“I really don’t think that would be quite nice— I mean especially now, because I fancy I’m going to have a baby.”

He made a sound of surprise.

“Oh, I’m not going to do the weeping mother. And I don’t know whether I’m glad or furious, though I do believe I’d like to have one baby. But it does complicate things, you know. And personally, I should be sorry if you left the Institute, which gives you a solid position, for a hole-and-corner existence. Dear, I have been fairly nice, haven’t I? I really do like you, you know! I don’t want you to desert me, and you would if you went off to this horrid Vermont place.”

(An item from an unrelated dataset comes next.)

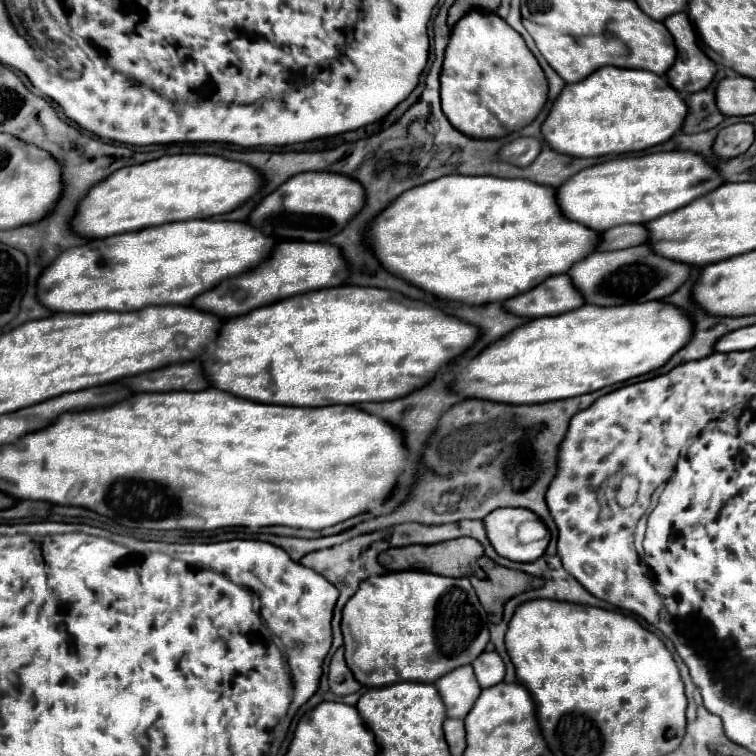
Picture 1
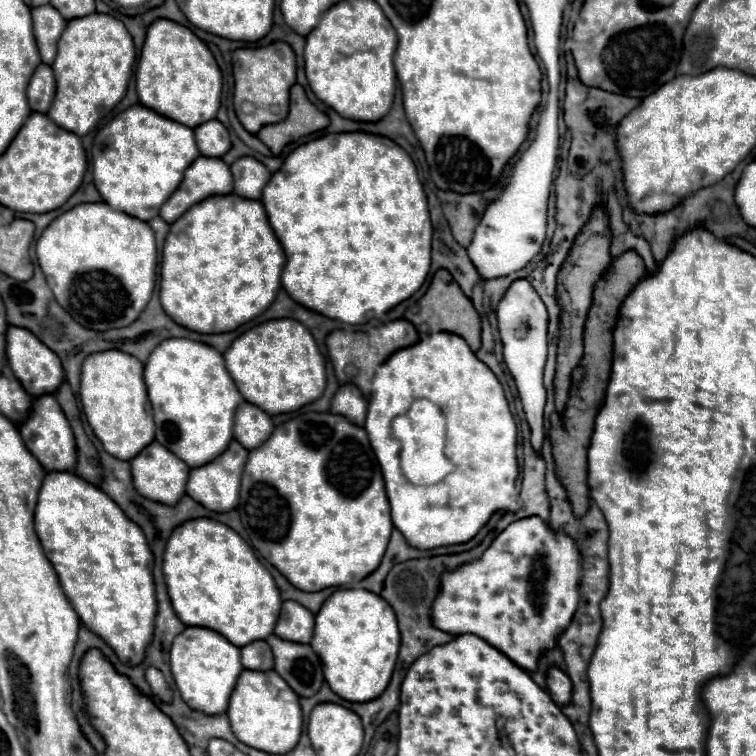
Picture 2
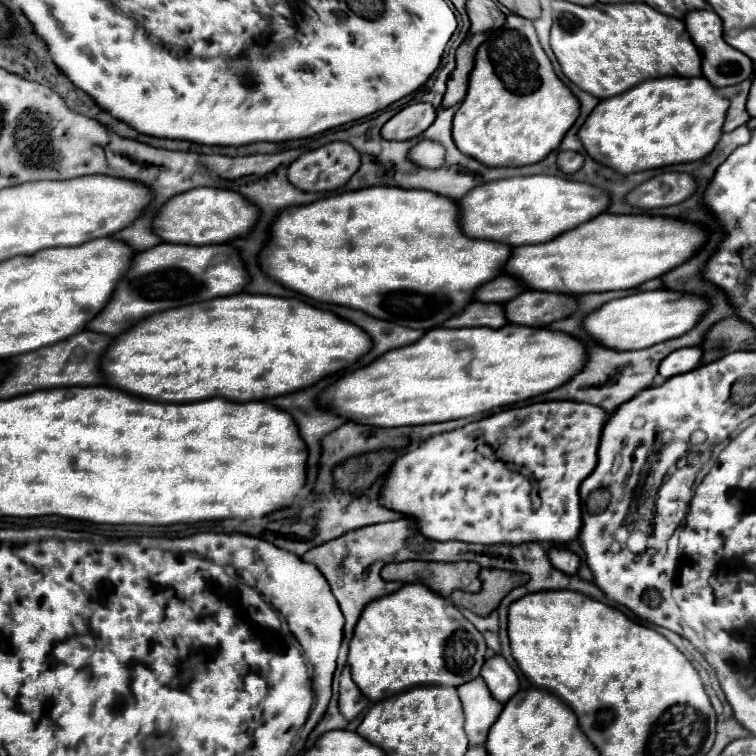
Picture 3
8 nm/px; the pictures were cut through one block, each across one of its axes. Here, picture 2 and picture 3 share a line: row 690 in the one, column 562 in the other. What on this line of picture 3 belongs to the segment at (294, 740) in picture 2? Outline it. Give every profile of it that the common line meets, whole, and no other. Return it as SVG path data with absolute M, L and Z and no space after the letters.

“Couldn’t we get a little house near there, and spend part of the year?”

“Pos-sibly. But we ought to wait till this beastly job of bearing a Dear Little One is over, then think about it.”

Martin did not resign from the Institute, and Joyce did not think about taking a house near Birdies’ Rest to the extent of doing it.

CHAPTER XXXIX

I

With Terry Wickett gone, Martin returned to phage. He made a false start and did the worst work of his life. He had lost his fierce serenity. He was too conscious of the ordeal of a professional social life, and he could never understand that esoteric phenomenon, the dinner-party—the painful entertainment of people whom one neither likes nor finds interesting.

So long as he had had a refuge in talking to Terry, he had not been too irritated by well-dressed nonentities, and for a time he had enjoyed the dramatic game of making Nice People accept him. Now he was disturbed by reason.